This looks like a regular transformer but with patches (segments of the image) rather than text tokens, as in ViT understanding models. The transformer block will also look pretty familiar 

class TransformerBlock(nn.Module):
  def __init__(self, dim, heads=8, mlp_ratio=4.0):
    super().__init__()
    self.ln1 = nn.LayerNorm(dim)
    self.attn = nn.MultiheadAttention(dim, heads, batch_first=True)
    self.ln2 = nn.LayerNorm(dim)
    self.mlp = nn.Sequential(
      nn.Linear(dim, int(dim*mlp_ratio)), nn.GELU(), nn.Linear(int(dim*mlp_ratio), dim)
  )

  def forward(self, x):
    h = self.ln1(x)
    x = x + self.attn(h, h, h, need_weights=False)[0]
    x = x + self.mlp(self.ln2(x))
    
    return x

They got good results and more importantly it was easier to scale up to more compute and larger inputs. For what it’s worth, I found DiTs a bit tricky for training on small data sets (like the mnist example), but didn’t spend much time on it, since: 

MMDiTs emerged in 2024, and were used for Stable Diffusion 3 and Flux, largely setting the standard in terms of image quality. The idea is to process images and text in parallel with the ability to attend across each other, reminiscent of cross-encoder models.

class MMDiTTiny(nn.Module):
    def __init__(self, img_dim=256, txt_dim=256):
        # Separate encoders for each modality
        self.img_encoder = nn.Linear(patch_dim, img_dim)
        self.txt_encoder = nn.Linear(txt_dim, txt_dim)

        # Joint transformer blocks
        self.blocks = nn.ModuleList([
            CrossTransformerBlock(img_dim, txt_dim) for _ in range(depth)
        ])

    def forward(self, img, t, txt=None):
        # Process both modalities
        img_tokens = self.img_encoder(patchify(img))
        txt_tokens = self.txt_encoder(txt) if txt is not None else None

        # Bidirectional attention between modalities
        for block in self.blocks:
            img_tokens, txt_tokens = block(img_tokens, txt_tokens, t)

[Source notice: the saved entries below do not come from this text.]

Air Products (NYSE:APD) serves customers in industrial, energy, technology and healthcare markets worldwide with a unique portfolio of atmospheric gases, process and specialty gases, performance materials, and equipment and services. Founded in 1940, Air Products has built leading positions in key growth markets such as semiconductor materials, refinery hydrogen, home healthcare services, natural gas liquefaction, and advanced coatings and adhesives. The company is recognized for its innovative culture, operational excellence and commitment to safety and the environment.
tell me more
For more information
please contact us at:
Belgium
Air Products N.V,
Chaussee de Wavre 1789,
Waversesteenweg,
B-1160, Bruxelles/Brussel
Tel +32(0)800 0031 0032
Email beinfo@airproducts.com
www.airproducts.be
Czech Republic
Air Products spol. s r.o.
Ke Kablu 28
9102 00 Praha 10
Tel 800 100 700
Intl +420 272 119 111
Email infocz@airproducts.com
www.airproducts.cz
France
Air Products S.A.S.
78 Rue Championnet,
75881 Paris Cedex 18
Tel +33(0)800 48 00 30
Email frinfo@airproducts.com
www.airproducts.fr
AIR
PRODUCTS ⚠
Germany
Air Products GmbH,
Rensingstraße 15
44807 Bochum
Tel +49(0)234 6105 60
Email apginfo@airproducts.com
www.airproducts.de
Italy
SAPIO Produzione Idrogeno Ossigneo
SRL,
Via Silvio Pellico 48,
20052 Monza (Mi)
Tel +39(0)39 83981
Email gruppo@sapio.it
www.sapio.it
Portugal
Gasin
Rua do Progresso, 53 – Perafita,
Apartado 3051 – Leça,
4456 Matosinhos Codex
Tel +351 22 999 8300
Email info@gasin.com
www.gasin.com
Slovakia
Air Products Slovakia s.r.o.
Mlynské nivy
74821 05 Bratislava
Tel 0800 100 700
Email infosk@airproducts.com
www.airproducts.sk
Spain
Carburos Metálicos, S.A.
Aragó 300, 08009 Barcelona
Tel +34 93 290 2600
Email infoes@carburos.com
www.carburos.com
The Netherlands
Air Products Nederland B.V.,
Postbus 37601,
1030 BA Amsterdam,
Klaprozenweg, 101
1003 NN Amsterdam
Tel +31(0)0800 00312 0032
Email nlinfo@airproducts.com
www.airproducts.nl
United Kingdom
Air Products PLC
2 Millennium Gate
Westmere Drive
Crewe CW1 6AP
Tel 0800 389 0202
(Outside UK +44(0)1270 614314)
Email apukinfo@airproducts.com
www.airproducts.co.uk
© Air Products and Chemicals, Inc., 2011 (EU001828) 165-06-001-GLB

        return unpatchify(img_tokens)

MMDiT models demonstrate great prompt adherence and can handle complex requests. The bidirectional flow means text understanding improves alongside image generation.

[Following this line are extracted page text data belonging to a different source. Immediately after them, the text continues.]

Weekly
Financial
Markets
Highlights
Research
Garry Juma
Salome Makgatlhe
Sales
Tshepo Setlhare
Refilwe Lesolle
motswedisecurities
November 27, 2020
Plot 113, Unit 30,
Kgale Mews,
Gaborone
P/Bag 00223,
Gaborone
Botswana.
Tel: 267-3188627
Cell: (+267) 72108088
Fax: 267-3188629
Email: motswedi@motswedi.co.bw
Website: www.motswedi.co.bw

class CrossTransformerBlock(nn.Module):
"""Cross‑attention: query=image tokens, key/value = text tokens."""

    def __init__(self, dim_img, dim_txt, heads=8, mlp_ratio=4.0):
        super().__init__()
        self.q_proj = nn.Linear(dim_img, dim_img)
        self.k_proj = nn.Linear(dim_txt, dim_img)
        self.v_proj = nn.Linear(dim_txt, dim_img)

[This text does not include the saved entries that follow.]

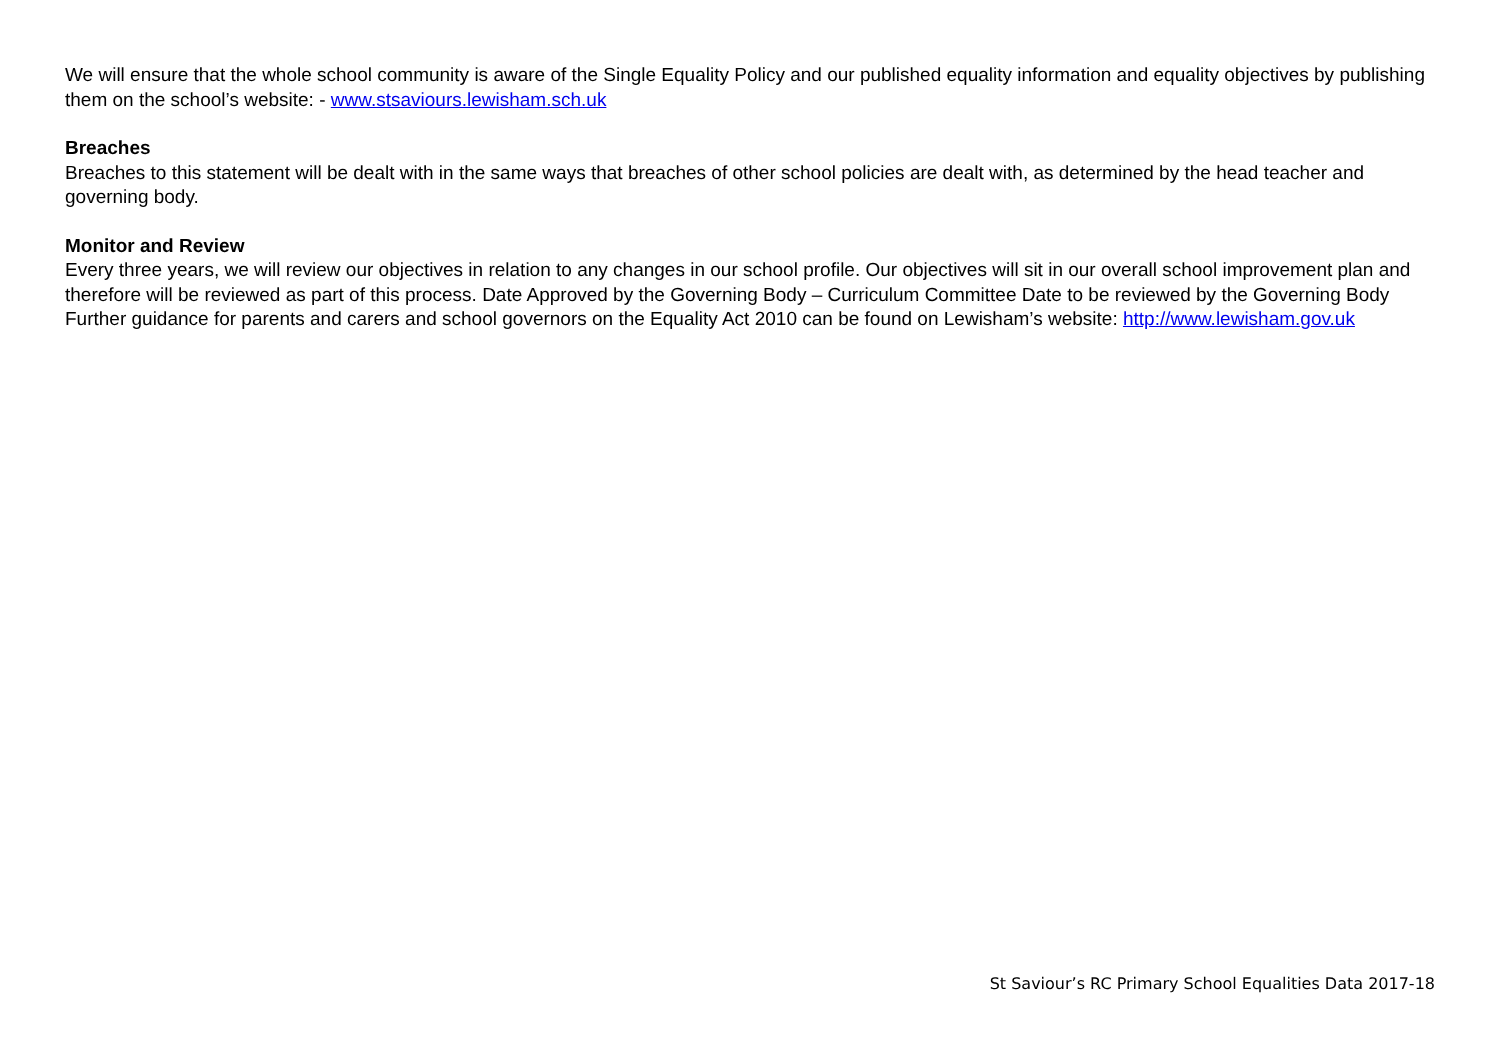We will ensure that the whole school community is aware of the Single Equality Policy and our published equality information and equality objectives by publishing them on the school’s website: - www.stsaviours.lewisham.sch.uk
Breaches
Breaches to this statement will be dealt with in the same ways that breaches of other school policies are dealt with, as determined by the head teacher and governing body.
Monitor and Review
Every three years, we will review our objectives in relation to any changes in our school profile. Our objectives will sit in our overall school improvement plan and therefore will be reviewed as part of this process. Date Approved by the Governing Body – Curriculum Committee Date to be reviewed by the Governing Body Further guidance for parents and carers and school governors on the Equality Act 2010 can be found on Lewisham’s website: http://www.lewisham.gov.uk
St Saviour’s RC Primary School Equalities Data 2017-18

        self.attn = nn.MultiheadAttention(dim_img, heads, batch_first=True)

        self.ln_q = nn.LayerNorm(dim_img)
        self.ln = nn.LayerNorm(dim_img)
        self.mlp = nn.Sequential(
            nn.Linear(dim_img, int(dim_img*mlp_ratio)), nn.GELU(), nn.Linear(int(dim_img*mlp_ratio), dim_img)
        )

    def forward(self, x_img, x_txt):
        q = self.q_proj(self.ln_q(x_img))
        k = self.k_proj(x_txt)
        v = self.v_proj(x_txt)

        x = x_img + self.attn(q, k, v, need_weights=False)[0]
        x = x + self.mlp(self.ln(x))

        return x

Here, in the cross attention block the image is used for the Query part and the text for the K and V parts of the attention. The results are combined with the image input. 

Putting this all together, you can see the evolution of the common diffusion baselines across both scale and steerability:

1. DDPM: Clean but slow. The baseline everything else improves on.
2. SD1-style (UNet + Epsilon + CFG): The first practical system. Good quality, reasonable speed, follows prompts well with CFG.
3. SD2-style (UNet + V-param + CFG): Slightly better contrast and stability, especially at high resolutions.
4. SD3-style (MMDiT + Flow): The current state-of-the-art. Fastest training, best prompt adherence, most efficient sampling.

Back to Qwen

The Qwen-Image model is a good, practical example of scaling this up. It uses an existing multimodal model² () to encode text and image inputs, a pretrained VAE³ for translating between pixel and latent space, and then as its backbone an MMDiT. The use of strong (understanding) models for encoding helps really enhance the steerability of the results in the MMDiT. 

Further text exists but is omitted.